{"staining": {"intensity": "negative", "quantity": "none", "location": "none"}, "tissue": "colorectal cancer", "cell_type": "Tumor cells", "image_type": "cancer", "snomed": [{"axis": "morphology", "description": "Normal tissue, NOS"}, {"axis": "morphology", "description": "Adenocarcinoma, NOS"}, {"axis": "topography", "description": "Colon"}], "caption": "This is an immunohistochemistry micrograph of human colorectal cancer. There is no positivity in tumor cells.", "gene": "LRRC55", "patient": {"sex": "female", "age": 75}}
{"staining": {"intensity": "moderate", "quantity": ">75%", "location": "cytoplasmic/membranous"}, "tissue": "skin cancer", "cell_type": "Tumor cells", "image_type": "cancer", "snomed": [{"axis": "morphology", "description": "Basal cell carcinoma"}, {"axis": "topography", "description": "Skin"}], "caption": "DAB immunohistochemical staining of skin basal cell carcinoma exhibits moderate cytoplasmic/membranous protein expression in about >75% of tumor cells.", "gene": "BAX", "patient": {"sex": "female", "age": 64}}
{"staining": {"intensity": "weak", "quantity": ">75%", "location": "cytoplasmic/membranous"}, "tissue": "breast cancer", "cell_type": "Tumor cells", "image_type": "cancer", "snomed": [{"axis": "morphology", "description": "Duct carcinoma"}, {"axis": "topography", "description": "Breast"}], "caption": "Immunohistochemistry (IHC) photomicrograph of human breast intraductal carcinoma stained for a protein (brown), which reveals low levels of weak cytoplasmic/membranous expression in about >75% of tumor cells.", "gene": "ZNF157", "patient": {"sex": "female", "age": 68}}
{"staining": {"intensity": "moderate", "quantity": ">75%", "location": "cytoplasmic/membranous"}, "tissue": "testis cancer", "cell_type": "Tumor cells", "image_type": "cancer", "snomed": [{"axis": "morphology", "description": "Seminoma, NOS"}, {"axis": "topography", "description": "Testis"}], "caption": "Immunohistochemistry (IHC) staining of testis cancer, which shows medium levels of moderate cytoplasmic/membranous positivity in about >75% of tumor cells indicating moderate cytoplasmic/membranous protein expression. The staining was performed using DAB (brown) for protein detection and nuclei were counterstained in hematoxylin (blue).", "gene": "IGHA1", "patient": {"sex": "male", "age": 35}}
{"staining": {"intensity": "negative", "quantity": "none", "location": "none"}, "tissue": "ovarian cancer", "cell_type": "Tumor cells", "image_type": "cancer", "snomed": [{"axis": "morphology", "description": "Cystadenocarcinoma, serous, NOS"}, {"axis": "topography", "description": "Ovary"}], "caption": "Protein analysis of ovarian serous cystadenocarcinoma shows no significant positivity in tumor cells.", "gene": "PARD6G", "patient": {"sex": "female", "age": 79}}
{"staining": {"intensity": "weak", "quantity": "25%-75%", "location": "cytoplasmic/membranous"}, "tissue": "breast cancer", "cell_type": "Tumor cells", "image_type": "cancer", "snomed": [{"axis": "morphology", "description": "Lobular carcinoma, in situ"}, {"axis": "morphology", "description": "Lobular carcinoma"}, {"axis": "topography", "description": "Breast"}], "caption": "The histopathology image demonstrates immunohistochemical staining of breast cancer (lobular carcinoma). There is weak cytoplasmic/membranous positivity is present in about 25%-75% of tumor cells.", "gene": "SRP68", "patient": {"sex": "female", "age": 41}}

====

ABOUT THIS EXERCISE. Copy out only the lines above from the one with "(IHC) photomicrograph of" to the one with "(IHC) staining of", inclusive, exactly as they stand.

RESULT FOR THIS EXERCISE.
{"staining": {"intensity": "weak", "quantity": ">75%", "location": "cytoplasmic/membranous"}, "tissue": "breast cancer", "cell_type": "Tumor cells", "image_type": "cancer", "snomed": [{"axis": "morphology", "description": "Duct carcinoma"}, {"axis": "topography", "description": "Breast"}], "caption": "Immunohistochemistry (IHC) photomicrograph of human breast intraductal carcinoma stained for a protein (brown), which reveals low levels of weak cytoplasmic/membranous expression in about >75% of tumor cells.", "gene": "ZNF157", "patient": {"sex": "female", "age": 68}}
{"staining": {"intensity": "moderate", "quantity": ">75%", "location": "cytoplasmic/membranous"}, "tissue": "testis cancer", "cell_type": "Tumor cells", "image_type": "cancer", "snomed": [{"axis": "morphology", "description": "Seminoma, NOS"}, {"axis": "topography", "description": "Testis"}], "caption": "Immunohistochemistry (IHC) staining of testis cancer, which shows medium levels of moderate cytoplasmic/membranous positivity in about >75% of tumor cells indicating moderate cytoplasmic/membranous protein expression. The staining was performed using DAB (brown) for protein detection and nuclei were counterstained in hematoxylin (blue).", "gene": "IGHA1", "patient": {"sex": "male", "age": 35}}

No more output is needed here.